--- WHAT TO PRODUCE ---
Once the pictures are set aside, transcribe each line of the listing exactly.

--- MATERIAL PROVIDED ---
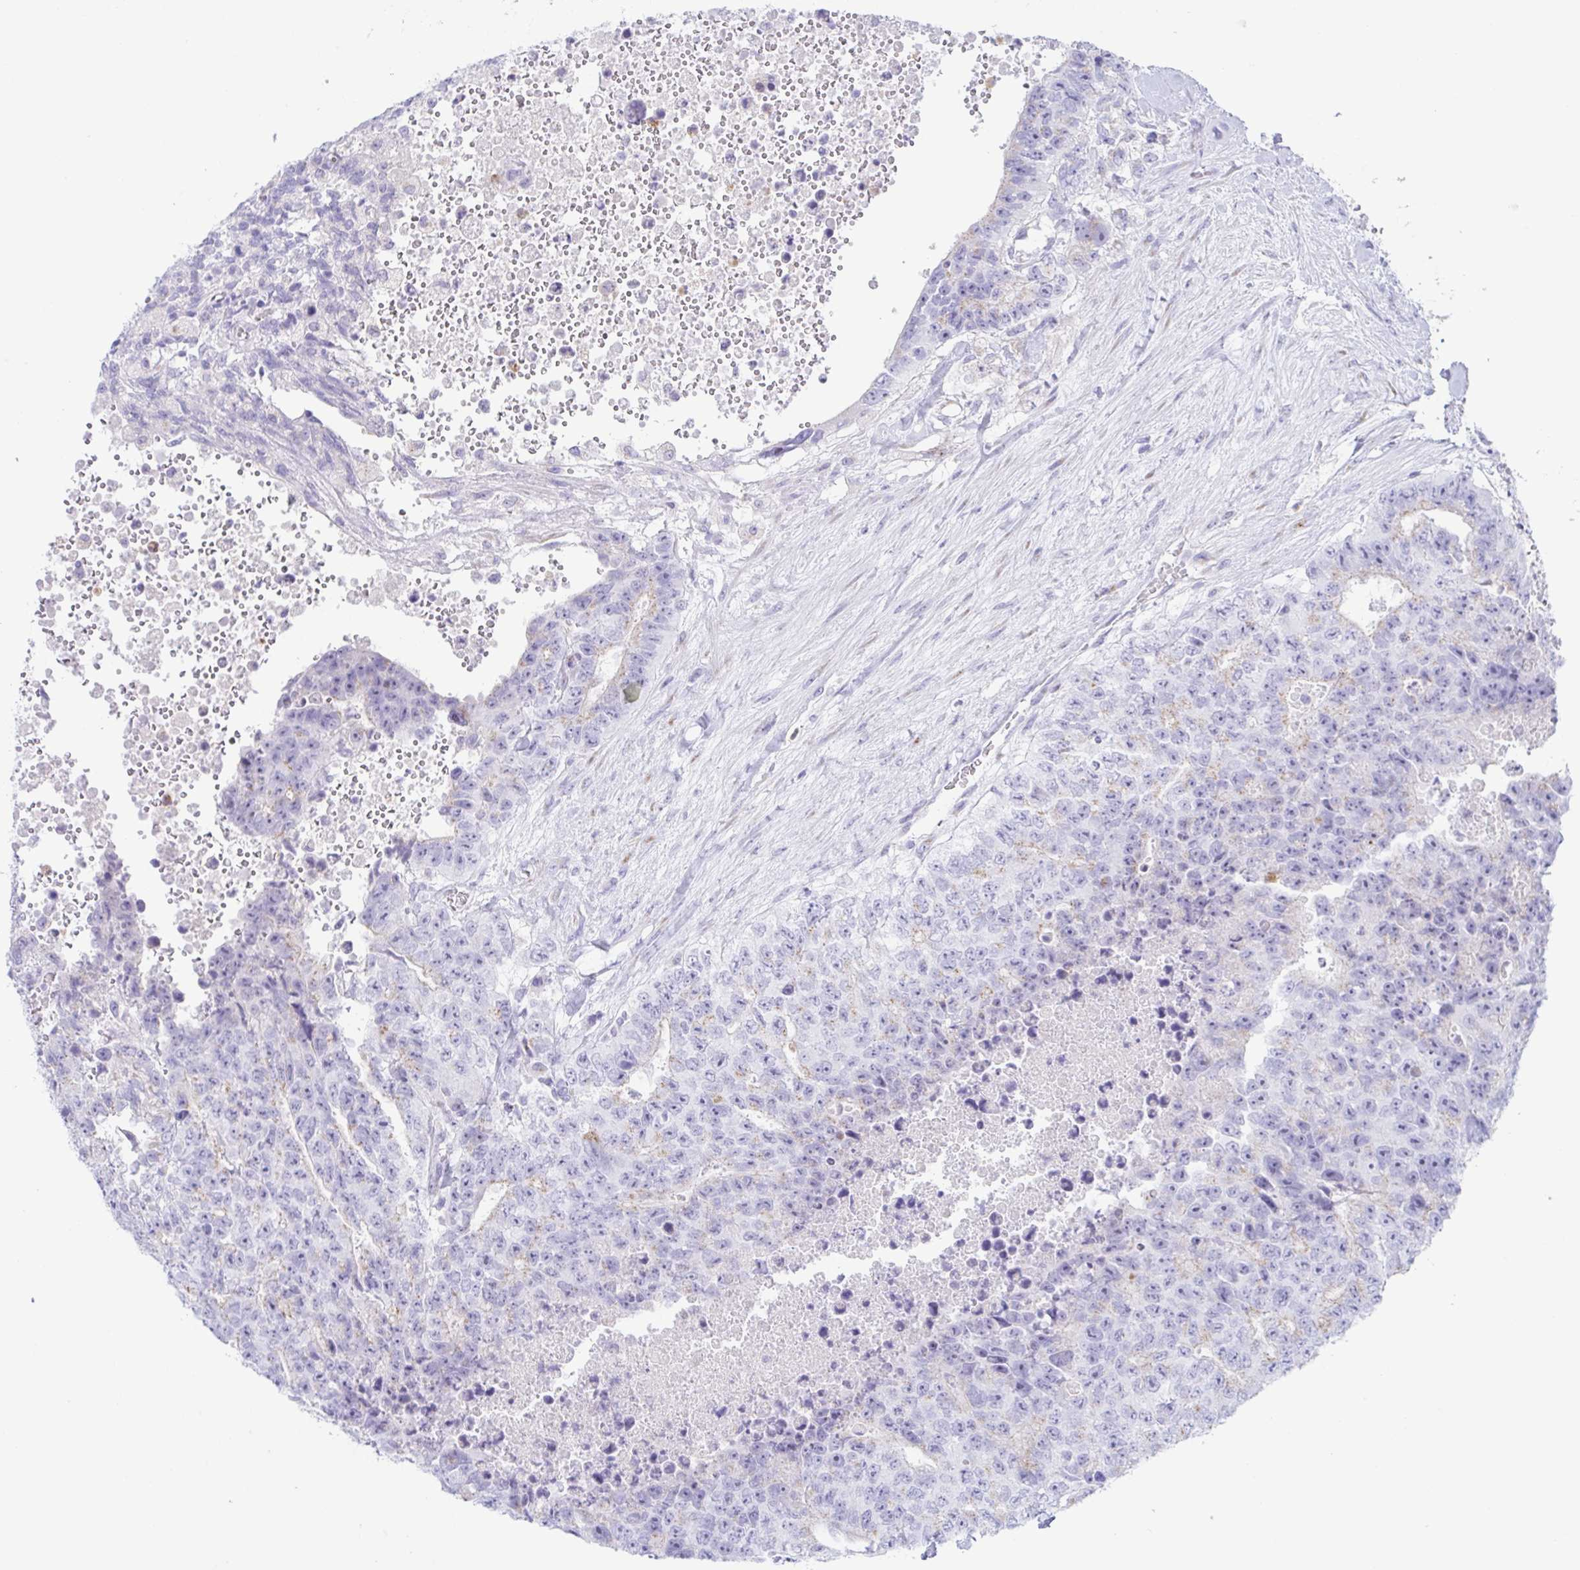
{"staining": {"intensity": "negative", "quantity": "none", "location": "none"}, "tissue": "testis cancer", "cell_type": "Tumor cells", "image_type": "cancer", "snomed": [{"axis": "morphology", "description": "Carcinoma, Embryonal, NOS"}, {"axis": "topography", "description": "Testis"}], "caption": "DAB (3,3'-diaminobenzidine) immunohistochemical staining of human testis embryonal carcinoma reveals no significant staining in tumor cells.", "gene": "AZU1", "patient": {"sex": "male", "age": 24}}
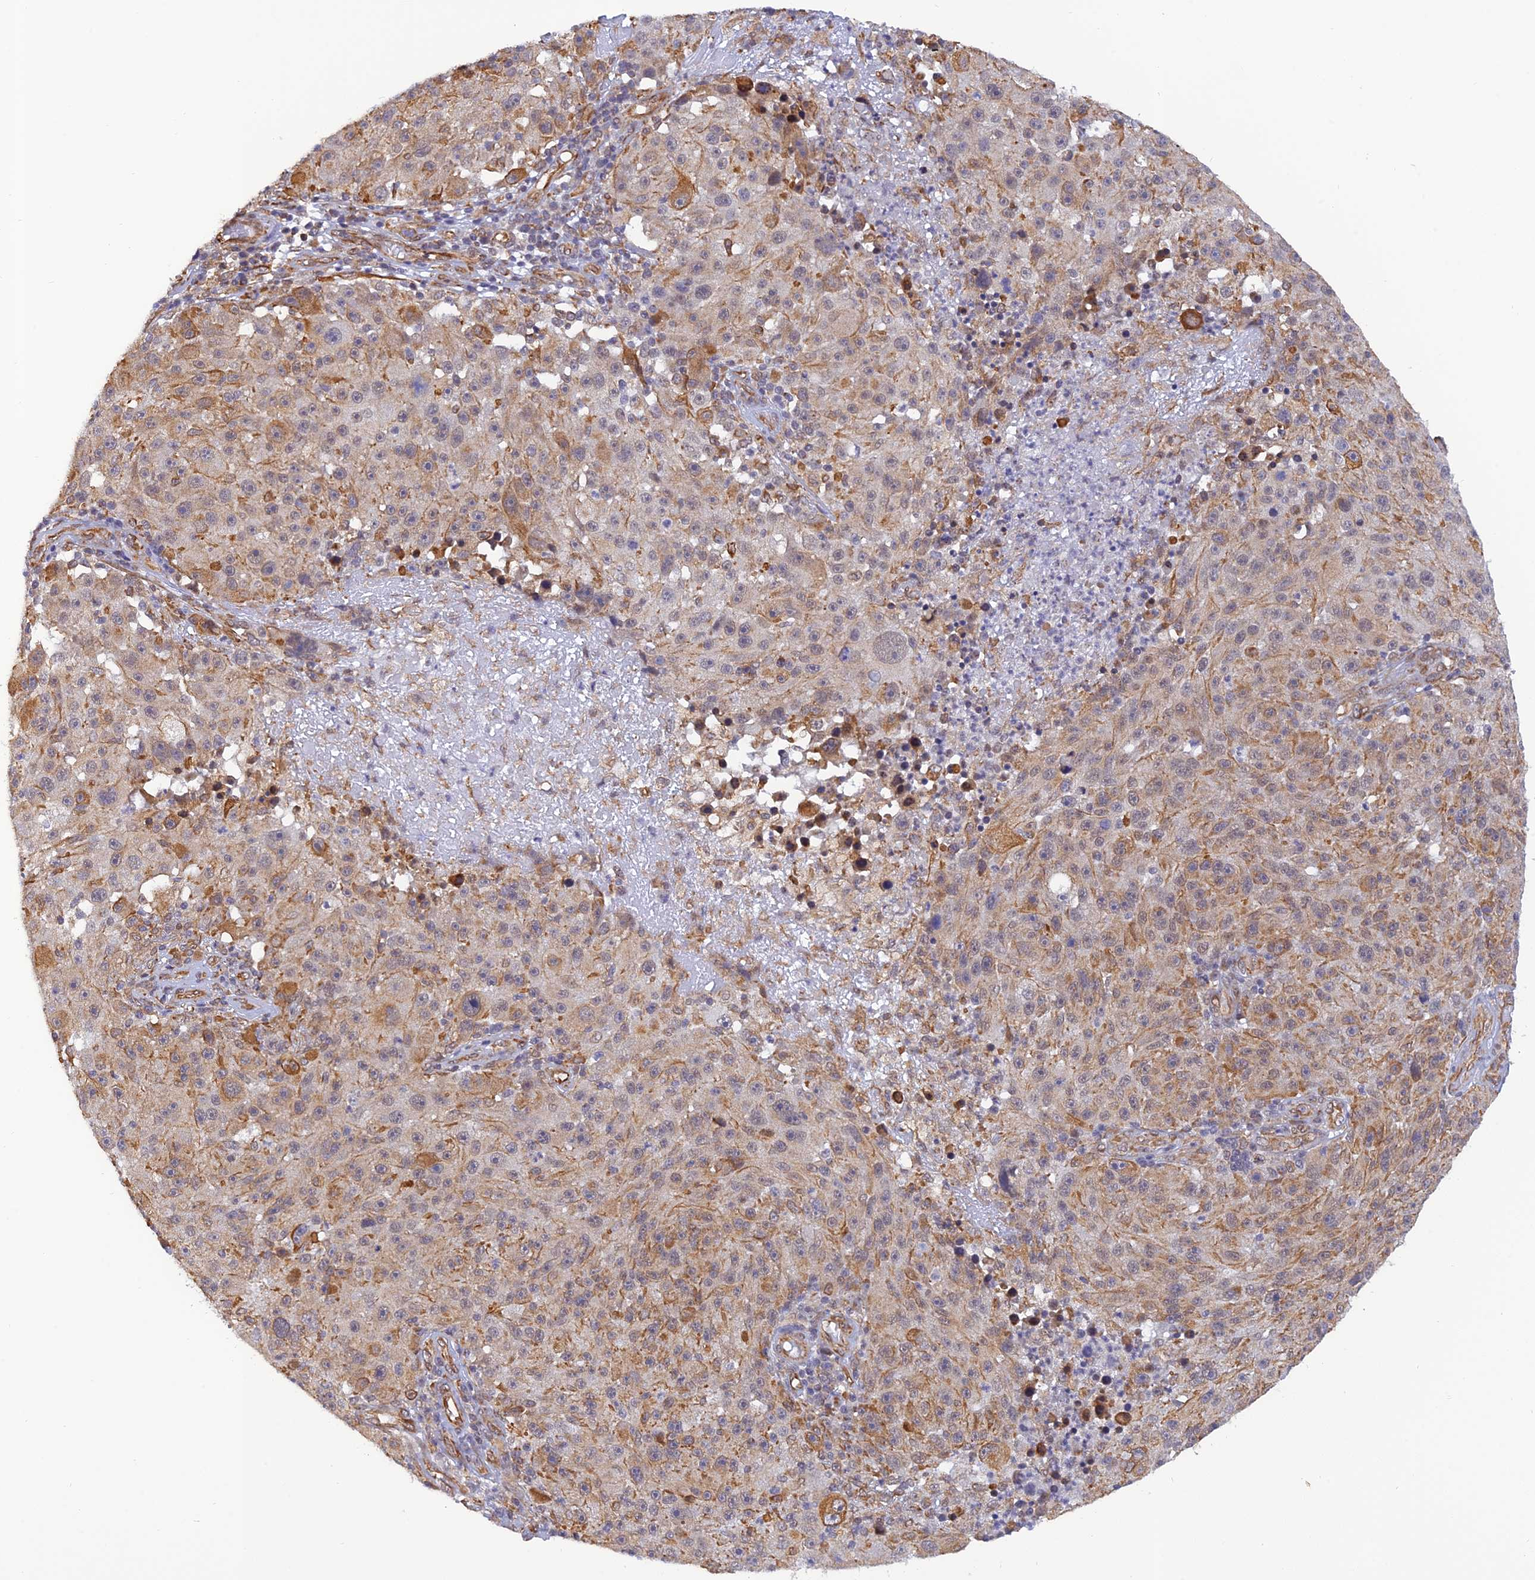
{"staining": {"intensity": "moderate", "quantity": "25%-75%", "location": "cytoplasmic/membranous"}, "tissue": "melanoma", "cell_type": "Tumor cells", "image_type": "cancer", "snomed": [{"axis": "morphology", "description": "Malignant melanoma, NOS"}, {"axis": "topography", "description": "Skin"}], "caption": "Malignant melanoma stained with IHC demonstrates moderate cytoplasmic/membranous positivity in approximately 25%-75% of tumor cells.", "gene": "PAGR1", "patient": {"sex": "male", "age": 53}}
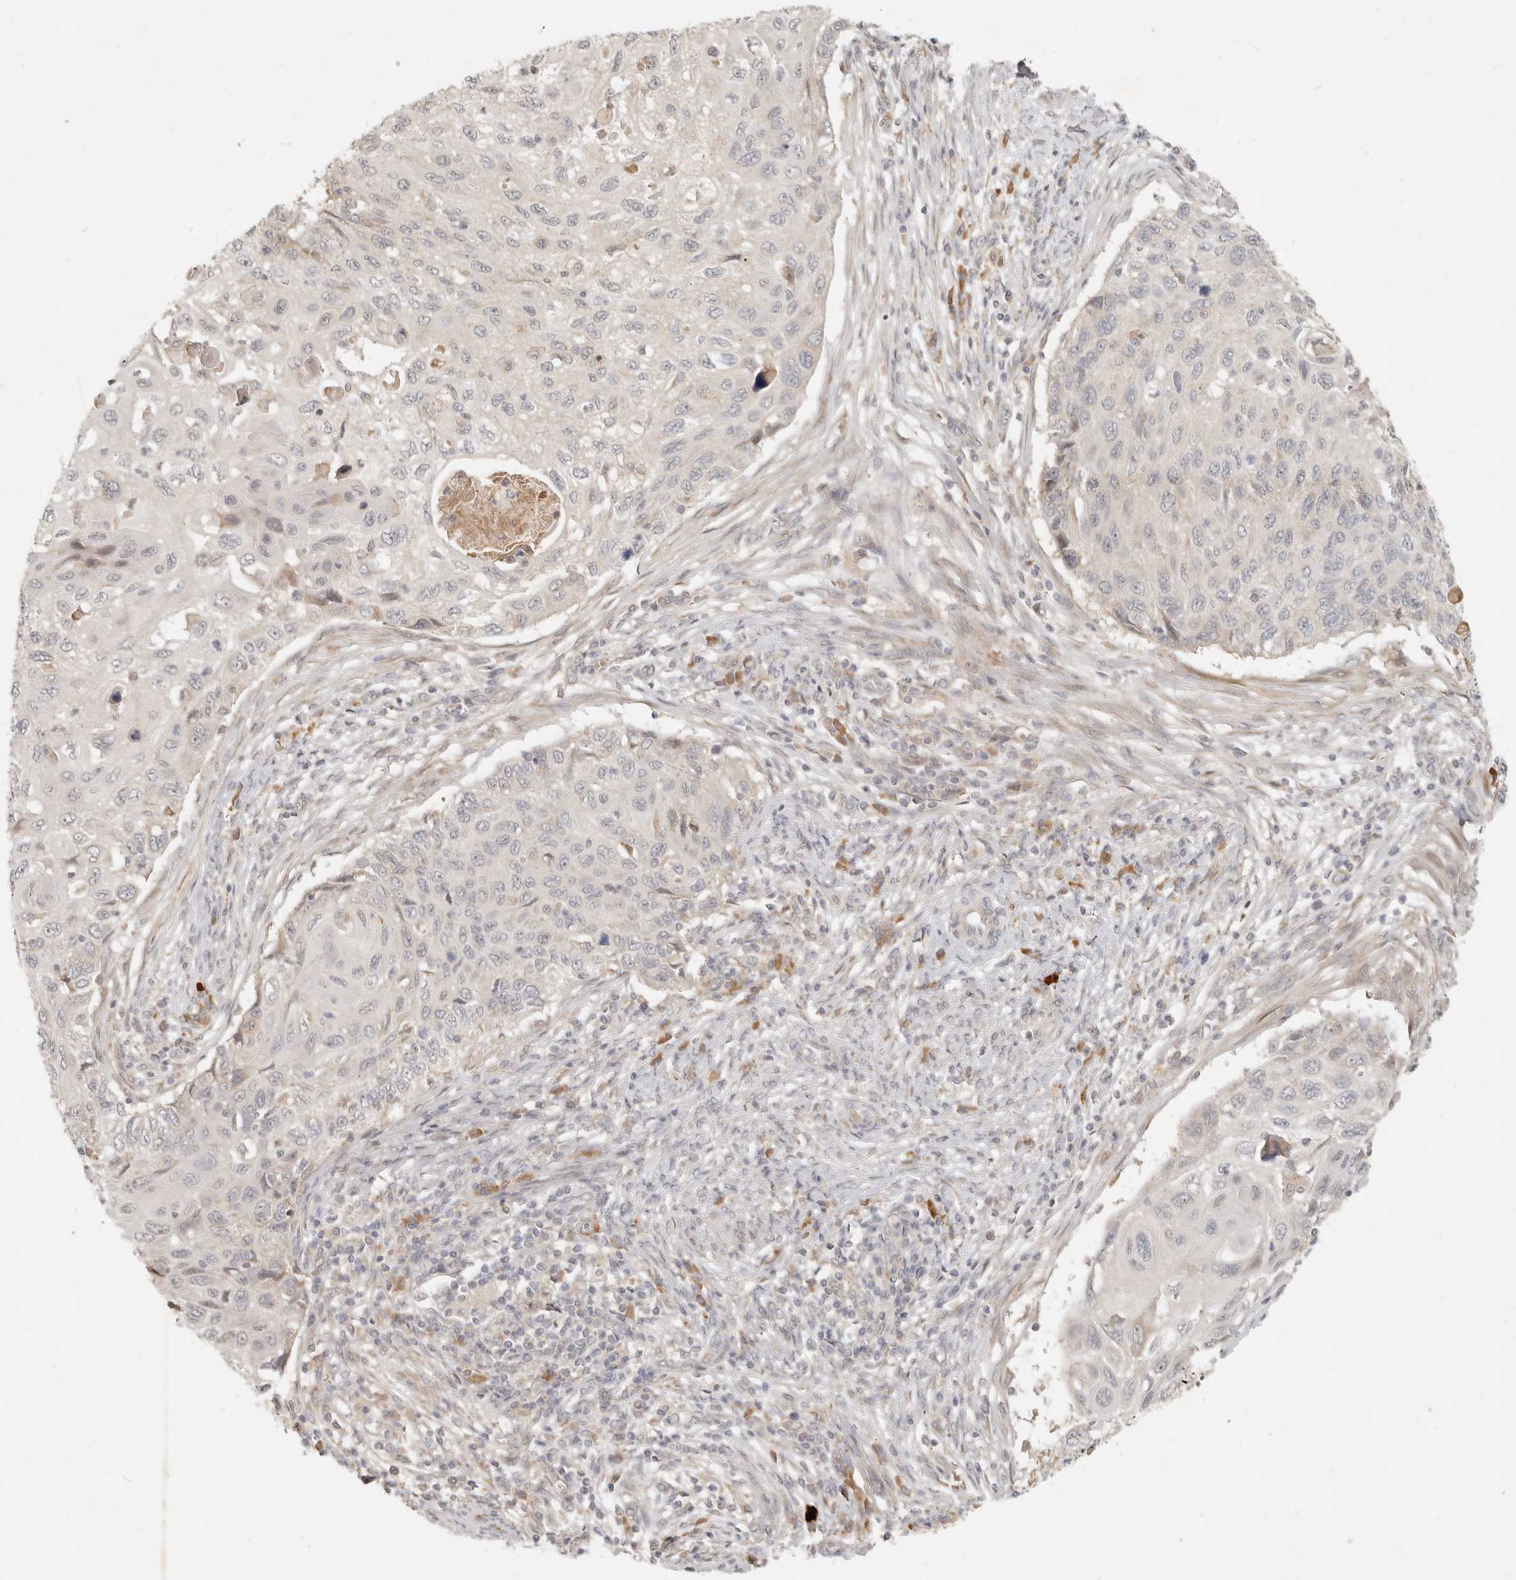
{"staining": {"intensity": "negative", "quantity": "none", "location": "none"}, "tissue": "cervical cancer", "cell_type": "Tumor cells", "image_type": "cancer", "snomed": [{"axis": "morphology", "description": "Squamous cell carcinoma, NOS"}, {"axis": "topography", "description": "Cervix"}], "caption": "Protein analysis of cervical squamous cell carcinoma reveals no significant expression in tumor cells.", "gene": "UBXN11", "patient": {"sex": "female", "age": 70}}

--- ANSWER BOX ---
{"staining": {"intensity": "negative", "quantity": "none", "location": "none"}, "tissue": "testis cancer", "cell_type": "Tumor cells", "image_type": "cancer", "snomed": [{"axis": "morphology", "description": "Carcinoma, Embryonal, NOS"}, {"axis": "topography", "description": "Testis"}], "caption": "DAB (3,3'-diaminobenzidine) immunohistochemical staining of human testis embryonal carcinoma reveals no significant staining in tumor cells.", "gene": "AZU1", "patient": {"sex": "male", "age": 24}}
{"staining": {"intensity": "moderate", "quantity": "25%-75%", "location": "cytoplasmic/membranous"}, "tissue": "melanoma", "cell_type": "Tumor cells", "image_type": "cancer", "snomed": [{"axis": "morphology", "description": "Malignant melanoma, NOS"}, {"axis": "topography", "description": "Skin"}], "caption": "Malignant melanoma stained with IHC demonstrates moderate cytoplasmic/membranous positivity in approximately 25%-75% of tumor cells.", "gene": "PAGR1", "patient": {"sex": "male", "age": 53}}
{"staining": {"intensity": "negative", "quantity": "none", "location": "none"}, "tissue": "cervical cancer", "cell_type": "Tumor cells", "image_type": "cancer", "snomed": [{"axis": "morphology", "description": "Squamous cell carcinoma, NOS"}, {"axis": "topography", "description": "Cervix"}], "caption": "Protein analysis of cervical squamous cell carcinoma reveals no significant expression in tumor cells.", "gene": "UBXN11", "patient": {"sex": "female", "age": 70}}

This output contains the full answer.